(Extracted material)

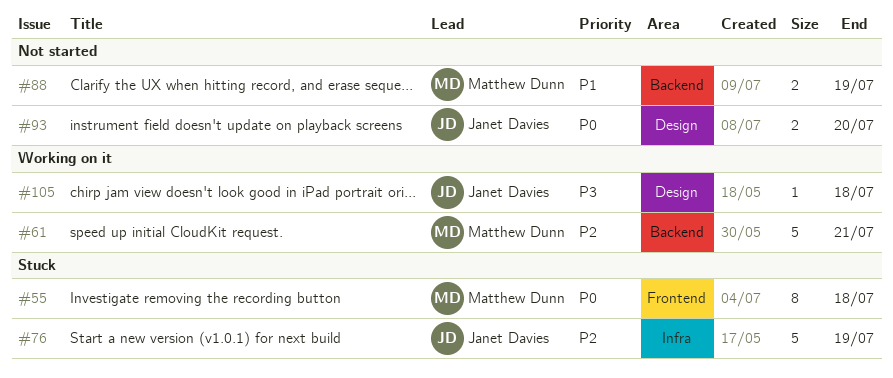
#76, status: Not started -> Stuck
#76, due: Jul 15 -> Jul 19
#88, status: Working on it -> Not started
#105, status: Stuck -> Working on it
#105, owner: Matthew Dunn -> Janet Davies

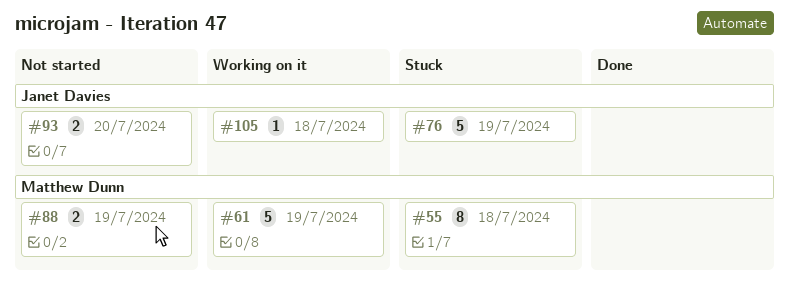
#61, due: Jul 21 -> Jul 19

(End Extracted material)

• [What is being asked]
Whenever images occur above, omit them and retype each line exactly as it stands.

• [Exercise result]
#76, status: Not started -> Stuck
#76, due: Jul 15 -> Jul 19
#88, status: Working on it -> Not started
#105, status: Stuck -> Working on it
#105, owner: Matthew Dunn -> Janet Davies

#61, due: Jul 21 -> Jul 19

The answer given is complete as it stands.